Look below and pull out each line with the word "enable".

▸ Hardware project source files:
◆ ◆ ◆ ◆ ◆

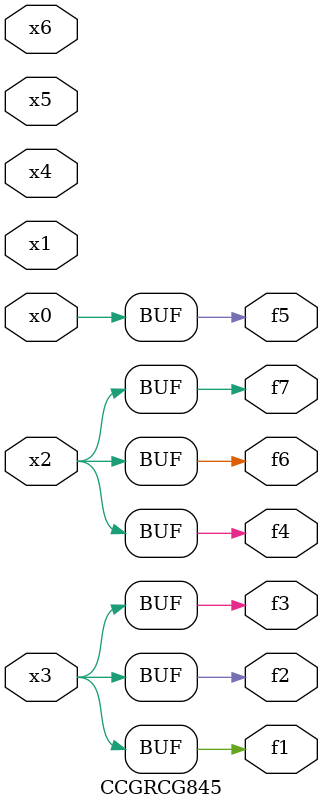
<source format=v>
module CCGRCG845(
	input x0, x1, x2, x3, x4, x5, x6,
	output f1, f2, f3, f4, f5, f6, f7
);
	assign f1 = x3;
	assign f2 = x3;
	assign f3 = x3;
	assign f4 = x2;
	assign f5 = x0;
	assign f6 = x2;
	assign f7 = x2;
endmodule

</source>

◆ ◆ ◆ ◆ ◆

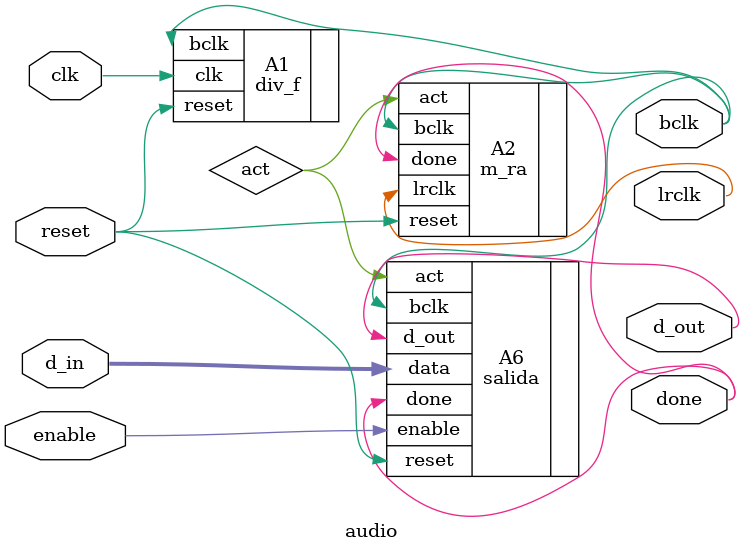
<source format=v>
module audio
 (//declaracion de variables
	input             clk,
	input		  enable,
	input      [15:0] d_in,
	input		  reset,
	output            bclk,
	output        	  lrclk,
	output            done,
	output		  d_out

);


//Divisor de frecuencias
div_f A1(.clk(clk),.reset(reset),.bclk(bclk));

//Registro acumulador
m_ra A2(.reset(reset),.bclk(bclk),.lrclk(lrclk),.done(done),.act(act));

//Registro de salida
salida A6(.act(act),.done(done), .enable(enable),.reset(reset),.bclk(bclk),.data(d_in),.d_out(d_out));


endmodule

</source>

◆ ◆ ◆ ◆ ◆

▸ RESPONSE AREA:
	input		  enable,
salida A6(.act(act),.done(done), .enable(enable),.reset(reset),.bclk(bclk),.data(d_in),.d_out(d_out));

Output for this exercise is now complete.